St Helens embraces Mental Health Week

HIVE OF ACTIVITY: St Helens District High School students at Thursday's mental health event at Break O'Day Community Stadium. Picture: Supplied

HIVE OF ACTIVITY: St Helens District High School students at Thursday's mental health event at Break O'Day Community Stadium. Picture: Supplied

St Helens got into the spirit of Mental Health Week on Thursday with a community event at Break O'Day Community Stadium.

East Coast health organisations and service providers were on hand to discuss mental health with St Helens District High School students throughout the morning and early afternoon, before community members arrived in the afternoon for a barbecue. 
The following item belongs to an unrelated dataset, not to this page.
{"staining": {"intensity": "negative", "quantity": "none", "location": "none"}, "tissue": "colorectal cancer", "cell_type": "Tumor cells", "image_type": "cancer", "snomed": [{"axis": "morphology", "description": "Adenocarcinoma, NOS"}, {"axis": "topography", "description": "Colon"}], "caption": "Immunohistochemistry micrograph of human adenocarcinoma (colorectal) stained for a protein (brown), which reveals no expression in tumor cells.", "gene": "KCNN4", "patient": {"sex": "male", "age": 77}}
Students were also kept busy with a promise wall, where they wrote mental health pledges to themselves.

St Helens Neighbourhood House manager Trish O'Duffy said while the day incorporated entertainment including giant games and live music, there was a serious message behind the event. 

“We all have times in our lives that we're anxious or depressed so it’s important to be aware of what strategies you can put in place to prevent that and where you go to get help,” Ms O’Duffy said. 

Wellways (formerly MI Fellowship) senior program worker David Wilkes, one of many health professionals to attend the event, said it was important to encourage people to be proactive about mental health. 

“We're about social participation and encouraging people to participate in their communities and connect with something that's meaningful for them, whether it's study or work or a personal interest,” Mr Wilkes said. 

“Some of the kids said to me today they're getting the message about talking to other people and not keeping things to themselves, which is a critical message to get across to young people.” 

Students also received a visit from Break O'Day Council general manager John Brown, who was only too pleased to help spread the message of mental health awareness.

“Events like this are really important no matter where they are because they're building awareness of mental health and where assistance can be obtained,” Mr Brown said. 

“Events like this are very much acknowledging that there is a need within any community and this is just one method of addressing the situation that does exist within communities.

“It’s great to see a number of local organisations like the school being part of it and the range of community organisations coming together to work on an event like this one, it’s great.”